Recently an Ayeka participant expressed outrage over the world’s reaction and media coverage to the horrors of October 7th.
He lamented: “How can the world so easily ignore, forgive or condone what Hamas did to us on October 7?? It is utterly bewildering and breaks my heart. It infuriates me. I want to scream to the world, ‘Have you gone completely mad?’ I want to change the entire world’s opinion of us and our situation. What can I do to fight this madness, to stop it and eliminate it”.
In addition to absorbing and mourning the horror and brutality of October 7th, the dread for the hostages, and the escalating episodes of world-wide antisemitism, we find ourselves drowning in global and local anti-Israel and anti-Jewish messages. We are suffering from a moral inversion and blindness to the plight of our people and our need to defend ourselves.
The headlines make us feel powerless. What should we do with our exasperation? What could guide our response?
Over 100 years ago, Rav Kook addressed this exact frustration:
A person should focus on what he/she is actually able to fix and not neglect that for a moment.
And whatever is beyond one’s ability to change, one should not incessantly ‘knock one’s head against the wall’ to try to change it. Rather, stifle this heartache and concentrate on whatever one can actually do to help the situation. (Shemoneh Kvatzim 3:360)

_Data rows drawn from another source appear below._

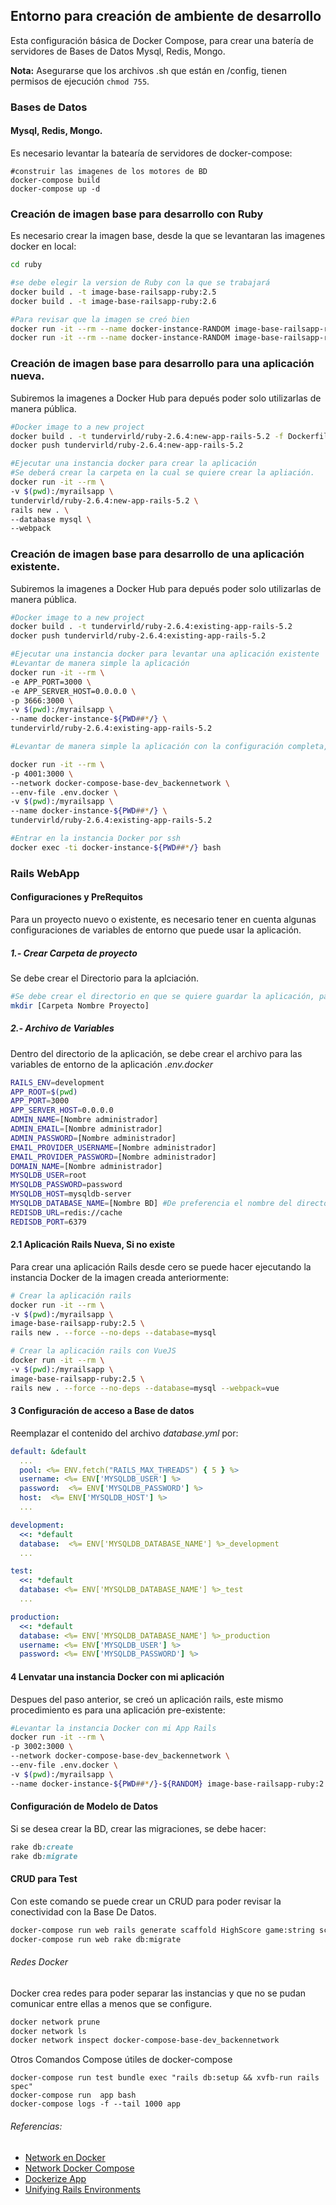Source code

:## Entorno para creación de ambiente de desarrollo
Esta configuración básica de Docker Compose, para crear una batería de servidores de Bases de Datos Mysql, Redis, Mongo.

**Nota:** Asegurarse que los archivos .sh que están en /config, tienen permisos de ejecución `chmod 755`.

### Bases de Datos
####  Mysql, Redis, Mongo.
Es necesario levantar la batearía de servidores de docker-compose:
```
#construir las imagenes de los motores de BD
docker-compose build
docker-compose up -d
```

### Creación de imagen base para desarrollo con Ruby
Es necesario crear la imagen base, desde la que se levantaran las imagenes docker en local:
```sh
cd ruby

#se debe elegir la version de Ruby con la que se trabajará
docker build . -t image-base-railsapp-ruby:2.5
docker build . -t image-base-railsapp-ruby:2.6

#Para revisar que la imagen se creó bien
docker run -it --rm --name docker-instance-RANDOM image-base-railsapp-ruby:2.5 bash
docker run -it --rm --name docker-instance-RANDOM image-base-railsapp-ruby:2.6 bash
```

### Creación de imagen base para desarrollo para una aplicación nueva.
Subiremos la imagenes a Docker Hub para depués poder solo utilizarlas de manera pública.
```sh
#Docker image to a new project
docker build . -t tundervirld/ruby-2.6.4:new-app-rails-5.2 -f Dockerfile
docker push tundervirld/ruby-2.6.4:new-app-rails-5.2

#Ejecutar una instancia docker para crear la aplicación
#Se deberá crear la carpeta en la cual se quiere crear la apliación.
docker run -it --rm \
-v $(pwd):/myrailsapp \
tundervirld/ruby-2.6.4:new-app-rails-5.2 \
rails new . \
--database mysql \
--webpack
```

### Creación de imagen base para desarrollo de una aplicación existente.
Subiremos la imagenes a Docker Hub para depués poder solo utilizarlas de manera pública.
```sh
#Docker image to a new project
docker build . -t tundervirld/ruby-2.6.4:existing-app-rails-5.2
docker push tundervirld/ruby-2.6.4:existing-app-rails-5.2

#Ejecutar una instancia docker para levantar una aplicación existente
#Levantar de manera simple la aplicación
docker run -it --rm \
-e APP_PORT=3000 \
-e APP_SERVER_HOST=0.0.0.0 \
-p 3666:3000 \
-v $(pwd):/myrailsapp \
--name docker-instance-${PWD##*/} \
tundervirld/ruby-2.6.4:existing-app-rails-5.2

#Levantar de manera simple la aplicación con la configuración completa, revisar sección Rails WebApp

docker run -it --rm \
-p 4001:3000 \
--network docker-compose-base-dev_backennetwork \
--env-file .env.docker \
-v $(pwd):/myrailsapp \
--name docker-instance-${PWD##*/} \
tundervirld/ruby-2.6.4:existing-app-rails-5.2

#Entrar en la instancia Docker por ssh
docker exec -ti docker-instance-${PWD##*/} bash
```

### Rails WebApp
#### Configuraciones y PreRequitos
Para un proyecto nuevo o existente, es necesario tener en cuenta algunas configuraciones de variables de entorno que puede usar la aplicación. 

##### 1.- Crear Carpeta de proyecto
Se debe crear el Directorio para la aplciación.
```sh
#Se debe crear el directorio en que se quiere guardar la aplicación, para poder hacer referencia como un volumen en la instancia docker mas adelante.
mkdir [Carpeta Nombre Proyecto]
```
##### 2.- Archivo de Variables
Dentro del directorio de la aplicación, se debe crear el archivo para las variables de entorno de la aplicación *.env.docker*
```sh
RAILS_ENV=development
APP_ROOT=$(pwd)
APP_PORT=3000
APP_SERVER_HOST=0.0.0.0
ADMIN_NAME=[Nombre administrador]
ADMIN_EMAIL=[Nombre administrador]
ADMIN_PASSWORD=[Nombre administrador]
EMAIL_PROVIDER_USERNAME=[Nombre administrador]
EMAIL_PROVIDER_PASSWORD=[Nombre administrador]
DOMAIN_NAME=[Nombre administrador]
MYSQLDB_USER=root
MYSQLDB_PASSWORD=password
MYSQLDB_HOST=mysqldb-server
MYSQLDB_DATABASE_NAME=[Nombre BD] #De preferencia el nombre del directorio, lo puedes extraer con ** echo "${PWD##*/}" **
REDISDB_URL=redis://cache
REDISDB_PORT=6379
```

#### 2.1 Aplicación Rails Nueva, Si no existe
Para crear una aplicación Rails desde cero se puede hacer ejecutando la instancia Docker de la imagen creada anteriormente:
```sh
# Crear la aplicación rails
docker run -it --rm \
-v $(pwd):/myrailsapp \
image-base-railsapp-ruby:2.5 \
rails new . --force --no-deps --database=mysql

# Crear la aplicación rails con VueJS
docker run -it --rm \
-v $(pwd):/myrailsapp \
image-base-railsapp-ruby:2.5 \
rails new . --force --no-deps --database=mysql --webpack=vue
```

#### 3 Configuración de acceso a Base de datos
Reemplazar el contenido del archivo _database.yml_ por:
```yaml
default: &default
  ...
  pool: <%= ENV.fetch("RAILS_MAX_THREADS") { 5 } %>
  username: <%= ENV['MYSQLDB_USER'] %>
  password:  <%= ENV['MYSQLDB_PASSWORD'] %>
  host:  <%= ENV['MYSQLDB_HOST'] %>
  ...

development:
  <<: *default
  database:  <%= ENV['MYSQLDB_DATABASE_NAME'] %>_development
  ...

test:
  <<: *default
  database: <%= ENV['MYSQLDB_DATABASE_NAME'] %>_test
  ...

production:
  <<: *default
  database: <%= ENV['MYSQLDB_DATABASE_NAME'] %>_production
  username: <%= ENV['MYSQLDB_USER'] %>
  password: <%= ENV['MYSQLDB_PASSWORD'] %>
```

#### 4 Lenvatar una instancia Docker con mi aplicación
Despues del paso anterior, se creó un aplicación rails, este mismo procedimiento es para una aplicación pre-existente:
```sh
#Levantar la instancia Docker con mi App Rails
docker run -it --rm \
-p 3002:3000 \
--network docker-compose-base-dev_backennetwork \
--env-file .env.docker \
-v $(pwd):/myrailsapp \
--name docker-instance-${PWD##*/}-${RANDOM} image-base-railsapp-ruby:2.5

```

#### Configuración de Modelo de Datos
Si se desea crear la BD, crear las migraciones, se debe hacer:
```ruby
rake db:create
rake db:migrate
```


#### CRUD para Test
Con este comando se puede crear un CRUD para poder revisar la conectividad con la Base De Datos.
```sh
docker-compose run web rails generate scaffold HighScore game:string score:integer
docker-compose run web rake db:migrate
```


###### Redes Docker
Docker crea redes para poder separar las instancias y que no se pudan comunicar entre ellas a menos que se configure.
```sh
docker network prune
docker network ls
docker network inspect docker-compose-base-dev_backennetwork
```


Otros Comandos Compose útiles de docker-compose
```
docker-compose run test bundle exec "rails db:setup && xvfb-run rails spec"
docker-compose run  app bash
docker-compose logs -f --tail 1000 app
```

###### Referencias:
- [Network en Docker](https://docs.docker.com/network/network-tutorial-standalone/)
- [Network Docker Compose](https://docker-k8s-lab.readthedocs.io/en/latest/docker/docker-compose.html)
- [Dockerize App](https://nickjanetakis.com/blog/dockerize-a-rails-5-postgres-redis-sidekiq-action-cable-app-with-docker-compose)
- [Unifying Rails Environments](https://phraseapp.com/blog/posts/unifying-rails-environments-docker-compose/unifying-rails-environments-docker-compose/)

Often, I find myself drained and anxious. I have dented countless walls with my head. It is a struggle to get out of bed in the morning and face what our world has become.
The wisdom of Rav Kook helps. It reminds me to focus not on what I cannot do, but on whatever I can do. It inspires me to clarify whatever concrete steps I can take. How can I reach out and help someone; who needs me now? Family? Friends? Jewish community? Physical acts? Tzedaka? We have no idea how far the vibrations of even small acts of kindness can reverberate in the universe.
I continually remind myself and my kids that the only thing in life we are in control of is our attitude.
Contrary to what we may often feel, we, you and I, are not powerless. We can control our attitude. We can redirect our disappointment, anger, and rage to deepen our determination to do acts which have an impact. Becoming exasperated with world opinion only depletes us. We need to let it go (or at least contain it) and focus on what we can control. In our limited circles of power, there is still a lot we can do.
We need to let go of what we cannot control and continue to focus on whatever we can do – to bring light and healing and hope to ourselves individually and to the Jewish People and world as a whole.